Od początku roku strażnicy karzą kierowców nie tylko mandatami czy zakładaniem blokad. Postanowili publikować zdjęcia nieprawidłowo zaparkowanych samochodów w swoich mediach społecznościowych. Kierowcy będą poddawani ocenie… innych użytkowników miejskiej przestrzeni.
Właśnie wybrano kolejnego "mistrza".
"Strażnicy łapali się za głowę"
"Na wrześniowego mistrza parkowania internauci wybrali kierowcę, który w kuriozalny sposób zaparkował na trawniku, pomiędzy drzewami" – piszą w komunikacie strażnicy miejscy.
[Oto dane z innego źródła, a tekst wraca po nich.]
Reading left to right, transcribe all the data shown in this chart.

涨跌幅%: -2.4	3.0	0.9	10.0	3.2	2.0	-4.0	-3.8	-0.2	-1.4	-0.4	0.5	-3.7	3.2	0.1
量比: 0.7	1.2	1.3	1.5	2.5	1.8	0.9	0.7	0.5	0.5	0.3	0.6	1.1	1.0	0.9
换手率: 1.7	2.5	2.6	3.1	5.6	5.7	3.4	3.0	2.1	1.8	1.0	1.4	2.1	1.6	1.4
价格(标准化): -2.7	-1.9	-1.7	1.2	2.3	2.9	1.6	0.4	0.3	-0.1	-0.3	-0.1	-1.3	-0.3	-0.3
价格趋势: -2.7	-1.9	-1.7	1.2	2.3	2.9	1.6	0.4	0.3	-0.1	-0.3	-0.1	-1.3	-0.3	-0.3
Jak dodają, interweniujący w sprawie bmw funkcjonariusze łapali się za głowę. "Ile trudu musiał zadać sobie kierowca, żeby wpasować się między pnie czterech drzew?" - zastanawiali się.
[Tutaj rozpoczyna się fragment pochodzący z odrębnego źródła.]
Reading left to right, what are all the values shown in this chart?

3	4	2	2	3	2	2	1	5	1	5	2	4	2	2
Sprawę jednak, jak zapewniają, potraktowali z całą surowością i przypominają, że parkowanie na terenie zielonym jest naruszeniem artykułu 144 Kodeksu Wykroczeń: Kto na terenach przeznaczonych do użytku publicznego niszczy lub uszkadza roślinność albo depcze trawnik lub zieleniec (…), podlega karze grzywny do tysiąca złotych albo karze nagany. Interweniujący w takiej sprawie strażnik może na miejscu wystawić sprawcy pięciusetzłotowy mandat. Jeśli jednak naruszenie prawa jest rażące, kierowany jest wniosek o ukaranie do sądu, a ten może orzec wyższą karę. Tym bardziej, że podczas parkowania na terenie zieleni często dochodzi do naruszenia innych przepisów.
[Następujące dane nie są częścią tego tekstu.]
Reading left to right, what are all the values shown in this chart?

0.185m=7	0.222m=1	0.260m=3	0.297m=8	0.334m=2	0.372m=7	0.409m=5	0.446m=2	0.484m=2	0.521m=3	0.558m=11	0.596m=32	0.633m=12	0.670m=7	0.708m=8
"Niestety strażnicy codziennie spotykają się z brakiem poszanowania dla trawników, drzew i zieleńców. Może niektórym wydaje się, że pozostaną bezkarni? Tymczasem, w przypadku nieobecności kierującego, funkcjonariusze sporządzają dokumentację fotograficzną, na podstawie której wszczynana jest procedura zmierzająca do ukarania sprawcy. Za jakiś czas na kierowcę czekać może niemiła niespodzianka – w jego skrzynce pocztowej…" – ostrzegają strażnicy.